Les femmes, un rôle capital

La contribution des femmes à l’agriculture familiale dans les pays en développement est évidente : elles produisent 60 à 80 % des aliments et sont en charge de la moitié de la production alimentaire mondiale. Néanmoins, elles n’ont encore qu’un accès limité aux ressources et services indispensables et doivent faire face à de nombreux obstacles sociaux, économiques et politiques. Leur accès à la terre, au crédit, aux intrants agricoles, à la recherche et aux techniques et aux services d’éducation est très limité d’autant qu’elles restent marginalisées des instances de décisions. Pour toutes ces raisons, les femmes agricultrices sont touchées de manière disproportionnée par le changement climatique : les ressources naturelles locales dont dépendent fortement leur revenu et leur sécurité alimentaire sont directement menacées. Le changement climatique présente le risque de marginaliser encore plus les femmes de milieux ruraux et d’exacerber les inégalités de genre.
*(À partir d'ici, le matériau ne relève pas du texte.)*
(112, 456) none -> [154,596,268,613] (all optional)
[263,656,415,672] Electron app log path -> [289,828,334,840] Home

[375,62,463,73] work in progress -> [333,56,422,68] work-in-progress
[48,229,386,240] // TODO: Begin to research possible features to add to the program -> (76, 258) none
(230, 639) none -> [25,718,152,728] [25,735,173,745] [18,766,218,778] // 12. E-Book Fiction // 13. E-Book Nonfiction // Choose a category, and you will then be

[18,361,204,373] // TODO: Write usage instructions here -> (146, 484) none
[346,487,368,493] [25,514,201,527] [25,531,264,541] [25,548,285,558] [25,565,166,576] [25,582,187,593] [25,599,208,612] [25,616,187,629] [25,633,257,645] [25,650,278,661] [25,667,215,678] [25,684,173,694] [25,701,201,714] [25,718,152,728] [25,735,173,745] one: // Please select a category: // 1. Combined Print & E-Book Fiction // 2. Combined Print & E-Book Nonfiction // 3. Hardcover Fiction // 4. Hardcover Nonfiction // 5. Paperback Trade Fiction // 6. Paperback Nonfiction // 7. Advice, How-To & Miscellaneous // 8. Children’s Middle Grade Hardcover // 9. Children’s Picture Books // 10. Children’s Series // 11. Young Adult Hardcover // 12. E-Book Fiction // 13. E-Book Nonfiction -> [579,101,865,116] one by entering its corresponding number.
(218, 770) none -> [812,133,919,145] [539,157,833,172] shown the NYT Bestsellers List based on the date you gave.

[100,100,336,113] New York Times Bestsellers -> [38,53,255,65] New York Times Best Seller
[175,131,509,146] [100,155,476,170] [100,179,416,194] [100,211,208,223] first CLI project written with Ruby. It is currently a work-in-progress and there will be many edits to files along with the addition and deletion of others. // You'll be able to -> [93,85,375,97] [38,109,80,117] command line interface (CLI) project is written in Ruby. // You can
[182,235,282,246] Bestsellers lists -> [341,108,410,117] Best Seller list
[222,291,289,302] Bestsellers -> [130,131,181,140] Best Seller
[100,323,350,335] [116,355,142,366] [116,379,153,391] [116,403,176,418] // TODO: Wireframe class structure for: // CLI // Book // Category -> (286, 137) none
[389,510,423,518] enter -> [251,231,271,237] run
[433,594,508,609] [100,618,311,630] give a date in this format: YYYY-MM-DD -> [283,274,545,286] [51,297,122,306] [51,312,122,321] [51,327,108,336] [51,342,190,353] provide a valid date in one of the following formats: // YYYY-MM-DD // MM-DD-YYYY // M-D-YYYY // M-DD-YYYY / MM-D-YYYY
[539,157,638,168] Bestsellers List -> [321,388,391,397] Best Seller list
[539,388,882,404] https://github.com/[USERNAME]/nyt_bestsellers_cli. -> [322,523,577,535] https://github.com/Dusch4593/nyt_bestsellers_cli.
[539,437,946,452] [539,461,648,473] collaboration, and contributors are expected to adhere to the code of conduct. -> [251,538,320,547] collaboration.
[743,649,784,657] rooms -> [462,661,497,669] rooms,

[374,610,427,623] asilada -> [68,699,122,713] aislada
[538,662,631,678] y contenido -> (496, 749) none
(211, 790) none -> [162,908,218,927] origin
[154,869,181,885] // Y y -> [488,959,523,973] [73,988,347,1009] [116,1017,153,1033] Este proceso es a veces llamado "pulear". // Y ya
La FAO estime que si les femmes avaient autant accès aux ressources et aux opportunités que les hommes, elles pourraient augmenter leur production de 30 %, ce qui pourrait permettre de réduire le nombre de personnes souffrant de la faim de plus de 150 millions [5]. De fait, les femmes représentent aussi une ressource précieuse dans l’adaptation car elles ont souvent une expertise en matière de semences et cultures, et de gestion des ressources naturelles. Leur capacité de résilience et leur qualification sur les pratiques agro-écologiques constituent un atout précieux à renforcer et soutenir.

Pour Oxfam, il est indispensable de soutenir les femmes agricultrices, qui se trouvent en première ligne du changement climatique, et qui, par conséquent, doivent être reconnues et recevoir l’aide dont elles ont besoin pour y faire face. Pour cela, les financements pour l’adaptation et la résilience des pays et des populations vulnérables sont capitaux. Or, les dernières tendances sont très préoccupantes, comme le révèle notre dernier rapport « 2018 : Les vrais chiffres des financements climat ». Oxfam reste mobilisée pour rappeler à Emmanuel Macron que ses actes doivent être à la hauteur de ses propos encourageants. Nous suivrons de près ces problématiques au prochain Sommet des Nations unies sur le climat, en décembre 2018 en Pologne.